Vocabulary Scraper script used in FLARE's analysis of Russian-language Carbanak source code

Primary LanguagePythonApache License 2.0Apache-2.0

Vocabulary Scraper

Vocabulary Scraper is meant to aid analysis of foreign-language codebases. It reads source files (*.{c,h,cpp,hpp,txt}) and writes a prioritized vocabularly list in UTF-8. It was written and used by FLARE to analyze the Carbanak source code, and accordingly, the default setting is to read files in code page 1251 (Cyrillic).

Usage

Vocabulary Scraper accepts the following arguments:

usage: vocab.py [-h] [--startdir STARTDIR] [--ienc IENC] [--oenc OENC] outfile

Vocabulary scraper

positional arguments:
  outfile              Output file

optional arguments:
  -h, --help           show this help message and exit
  --startdir STARTDIR  Directory to recurse
  --ienc IENC          Input encoding
  --oenc OENC          Output encoding

The default input encoding is cp1251 and the default output encoding is utf-8. Any character encoding name recognized by the Python standard libraries should work.
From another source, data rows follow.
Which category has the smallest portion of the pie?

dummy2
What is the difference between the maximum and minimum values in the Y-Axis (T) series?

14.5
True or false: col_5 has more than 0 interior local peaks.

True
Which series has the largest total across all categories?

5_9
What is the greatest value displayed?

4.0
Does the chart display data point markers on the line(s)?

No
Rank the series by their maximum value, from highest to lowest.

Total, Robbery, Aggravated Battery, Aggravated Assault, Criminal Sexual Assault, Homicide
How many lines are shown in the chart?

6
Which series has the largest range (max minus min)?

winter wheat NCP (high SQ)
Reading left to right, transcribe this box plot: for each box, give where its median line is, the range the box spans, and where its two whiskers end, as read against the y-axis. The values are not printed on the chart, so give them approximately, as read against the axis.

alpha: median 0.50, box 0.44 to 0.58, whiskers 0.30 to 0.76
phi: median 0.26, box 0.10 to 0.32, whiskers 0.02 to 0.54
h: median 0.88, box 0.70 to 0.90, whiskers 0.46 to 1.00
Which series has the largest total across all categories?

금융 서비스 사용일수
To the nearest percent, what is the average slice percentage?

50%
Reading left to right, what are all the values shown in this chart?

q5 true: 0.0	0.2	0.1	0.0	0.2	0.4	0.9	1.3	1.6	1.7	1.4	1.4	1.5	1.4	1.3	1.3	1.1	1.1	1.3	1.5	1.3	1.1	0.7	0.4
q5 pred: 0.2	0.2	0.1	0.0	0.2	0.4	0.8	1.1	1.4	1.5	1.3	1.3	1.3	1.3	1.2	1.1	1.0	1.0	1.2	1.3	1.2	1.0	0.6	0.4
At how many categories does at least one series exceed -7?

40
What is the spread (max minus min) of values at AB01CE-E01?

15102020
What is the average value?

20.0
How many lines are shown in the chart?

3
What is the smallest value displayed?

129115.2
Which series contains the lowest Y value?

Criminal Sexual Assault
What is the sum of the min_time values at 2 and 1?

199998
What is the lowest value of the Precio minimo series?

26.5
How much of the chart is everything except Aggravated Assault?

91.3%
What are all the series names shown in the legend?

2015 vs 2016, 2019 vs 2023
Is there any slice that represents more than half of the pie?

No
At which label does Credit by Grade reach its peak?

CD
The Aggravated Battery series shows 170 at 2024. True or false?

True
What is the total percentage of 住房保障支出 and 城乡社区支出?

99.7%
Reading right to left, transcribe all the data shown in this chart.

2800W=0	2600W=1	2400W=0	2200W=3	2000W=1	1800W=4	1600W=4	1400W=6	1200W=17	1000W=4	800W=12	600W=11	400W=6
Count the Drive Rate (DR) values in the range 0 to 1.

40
Limitations relating to Linguistic Concerns

Vocabulary Scraper is best for languages like Russian where words are conveniently delimited by spaces. In languages where spaces are not mandated between words (like Chinese and Japanese), Vocabulary Scraper might still extract all the foreign language text, however it will not be able to break the symbol sequences out into individual vocabulary words to study if there are no spaces.

Vocabulary Scraper does not aggregate or coalesce entries with common word roots due to plural, different verb conjugations, etc. In a sufficiently large corpus, it may help to groom the list manually to coalesce like terms.

Limitations relating to Character Encoding

Vocabulary Scraper currently does not coalesce words having alternate encodings of the same character(s), meaning it could produce a list containing one or more sets of words are visually identical but are counted as distinct based on their differing Unicode code points. This has not yet been observed in operation, but if you observe this, this might explain the cause.

As of this writing, Vocabulary Scraper is ignorant of the real encoding of its input files (use the command line argument --ienc to specify the encoding, default cp1251). Heuristic-based sniffing of the character encoding is possible via libraries like chardet.

This script is also ignorant of the erroneous "words" that can arise from incorrectly assuming the character encoding. If you do not add any heuristic character encoding detection, then you may need to observe results and adjust by performing a survey of the files in your corpus and partitioning them according to character encoding to run them in separate runs of this tool (with different character encodings assumed), then merge and sort the text numerically (and once again coalesce duplicates and near-duplicates).

The book "Fluent Python" (Luciano Ramalho, O'Reilly, 2015) has a whole chapter that treats Python character encoding topics in great detail if you are looking for a reference.